Data Start Marker

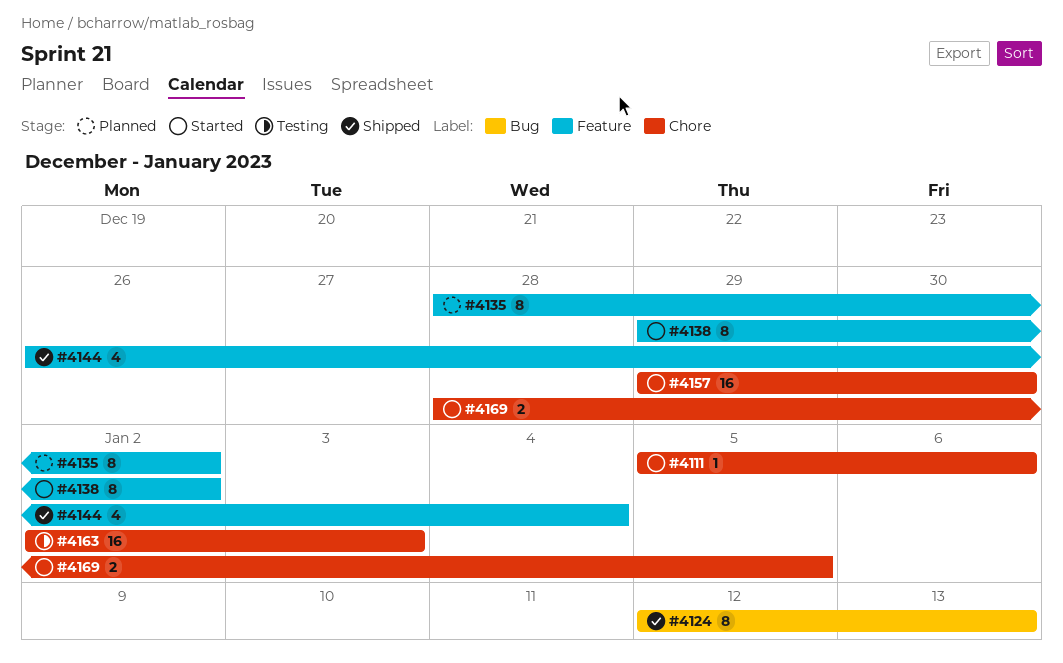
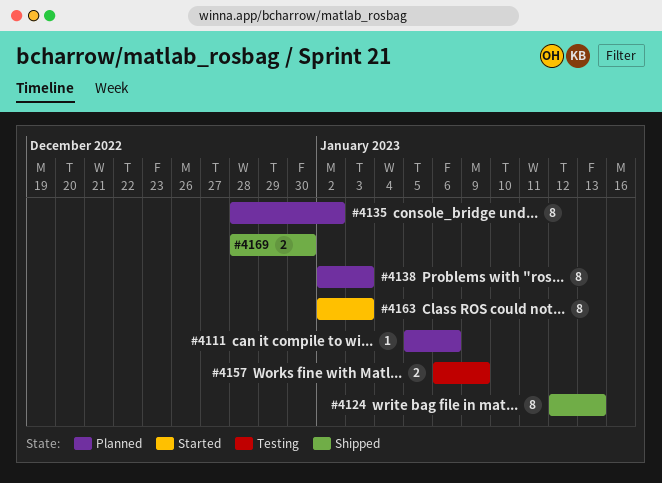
#4111, status: Started -> Planned
#4138, status: Started -> Planned
#4138, start: Dec 29 -> Jan 2
#4138, due: Jan 2 -> Jan 3
#4144: present -> none
#4157, status: Started -> Testing
#4157, estimate: 16 -> 2
#4157, start: Dec 29 -> Jan 6
#4157, due: Dec 30 -> Jan 9
#4163, status: Testing -> Started
#4163, estimate: 16 -> 8
#4169, status: Started -> Shipped
#4169, due: Jan 5 -> Dec 30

Data End Marker

* **Exercise goal**:
Everything in the material must be duplicated exactly, except the pictures.

* **Response area**:
#4111, status: Started -> Planned
#4138, status: Started -> Planned
#4138, start: Dec 29 -> Jan 2
#4138, due: Jan 2 -> Jan 3
#4144: present -> none
#4157, status: Started -> Testing
#4157, estimate: 16 -> 2
#4157, start: Dec 29 -> Jan 6
#4157, due: Dec 30 -> Jan 9
#4163, status: Testing -> Started
#4163, estimate: 16 -> 8
#4169, status: Started -> Shipped
#4169, due: Jan 5 -> Dec 30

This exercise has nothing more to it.